_EXTRACTED DATA_:
* * * * *

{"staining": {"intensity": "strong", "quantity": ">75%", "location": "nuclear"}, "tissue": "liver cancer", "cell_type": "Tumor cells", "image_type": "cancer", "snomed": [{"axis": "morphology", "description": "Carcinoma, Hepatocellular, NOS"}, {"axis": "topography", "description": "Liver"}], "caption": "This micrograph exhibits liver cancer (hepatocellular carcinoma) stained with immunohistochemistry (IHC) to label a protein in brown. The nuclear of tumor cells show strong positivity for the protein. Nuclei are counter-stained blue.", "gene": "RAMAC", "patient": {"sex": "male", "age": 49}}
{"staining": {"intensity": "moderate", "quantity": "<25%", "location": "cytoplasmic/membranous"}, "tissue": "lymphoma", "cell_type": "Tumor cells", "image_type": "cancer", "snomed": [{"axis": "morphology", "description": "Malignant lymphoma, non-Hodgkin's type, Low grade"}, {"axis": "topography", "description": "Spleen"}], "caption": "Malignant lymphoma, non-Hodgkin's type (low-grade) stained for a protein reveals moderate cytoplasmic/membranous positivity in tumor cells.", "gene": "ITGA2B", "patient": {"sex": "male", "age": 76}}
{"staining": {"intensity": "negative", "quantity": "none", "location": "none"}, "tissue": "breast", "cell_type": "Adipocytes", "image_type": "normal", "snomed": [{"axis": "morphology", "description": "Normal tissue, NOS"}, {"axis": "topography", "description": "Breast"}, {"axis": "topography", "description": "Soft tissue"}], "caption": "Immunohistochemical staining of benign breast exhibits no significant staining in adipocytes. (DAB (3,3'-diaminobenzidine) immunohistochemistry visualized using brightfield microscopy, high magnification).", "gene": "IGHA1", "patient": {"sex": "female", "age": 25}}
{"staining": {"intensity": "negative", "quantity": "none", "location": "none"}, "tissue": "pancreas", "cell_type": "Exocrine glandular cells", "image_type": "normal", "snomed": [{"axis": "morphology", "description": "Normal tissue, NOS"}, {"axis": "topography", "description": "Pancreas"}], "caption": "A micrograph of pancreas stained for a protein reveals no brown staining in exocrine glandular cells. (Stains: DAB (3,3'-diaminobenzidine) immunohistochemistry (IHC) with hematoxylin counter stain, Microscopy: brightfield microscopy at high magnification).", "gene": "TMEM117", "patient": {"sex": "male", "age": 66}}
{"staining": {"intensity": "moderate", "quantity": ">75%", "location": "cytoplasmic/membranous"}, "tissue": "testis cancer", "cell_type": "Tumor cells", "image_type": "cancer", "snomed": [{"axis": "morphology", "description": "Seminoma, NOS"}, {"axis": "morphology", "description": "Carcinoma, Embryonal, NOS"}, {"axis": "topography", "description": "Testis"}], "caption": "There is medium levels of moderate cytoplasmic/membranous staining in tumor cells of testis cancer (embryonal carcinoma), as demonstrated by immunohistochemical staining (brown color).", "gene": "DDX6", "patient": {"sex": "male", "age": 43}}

* * * * *

_TASK REQUIREMENTS_: Return only the lines spanning from the first line of the material through the line with "staining of benign", copied exactly, both ends kept.

_RESULT FOR THIS EXERCISE_:
{"staining": {"intensity": "strong", "quantity": ">75%", "location": "nuclear"}, "tissue": "liver cancer", "cell_type": "Tumor cells", "image_type": "cancer", "snomed": [{"axis": "morphology", "description": "Carcinoma, Hepatocellular, NOS"}, {"axis": "topography", "description": "Liver"}], "caption": "This micrograph exhibits liver cancer (hepatocellular carcinoma) stained with immunohistochemistry (IHC) to label a protein in brown. The nuclear of tumor cells show strong positivity for the protein. Nuclei are counter-stained blue.", "gene": "RAMAC", "patient": {"sex": "male", "age": 49}}
{"staining": {"intensity": "moderate", "quantity": "<25%", "location": "cytoplasmic/membranous"}, "tissue": "lymphoma", "cell_type": "Tumor cells", "image_type": "cancer", "snomed": [{"axis": "morphology", "description": "Malignant lymphoma, non-Hodgkin's type, Low grade"}, {"axis": "topography", "description": "Spleen"}], "caption": "Malignant lymphoma, non-Hodgkin's type (low-grade) stained for a protein reveals moderate cytoplasmic/membranous positivity in tumor cells.", "gene": "ITGA2B", "patient": {"sex": "male", "age": 76}}
{"staining": {"intensity": "negative", "quantity": "none", "location": "none"}, "tissue": "breast", "cell_type": "Adipocytes", "image_type": "normal", "snomed": [{"axis": "morphology", "description": "Normal tissue, NOS"}, {"axis": "topography", "description": "Breast"}, {"axis": "topography", "description": "Soft tissue"}], "caption": "Immunohistochemical staining of benign breast exhibits no significant staining in adipocytes. (DAB (3,3'-diaminobenzidine) immunohistochemistry visualized using brightfield microscopy, high magnification).", "gene": "IGHA1", "patient": {"sex": "female", "age": 25}}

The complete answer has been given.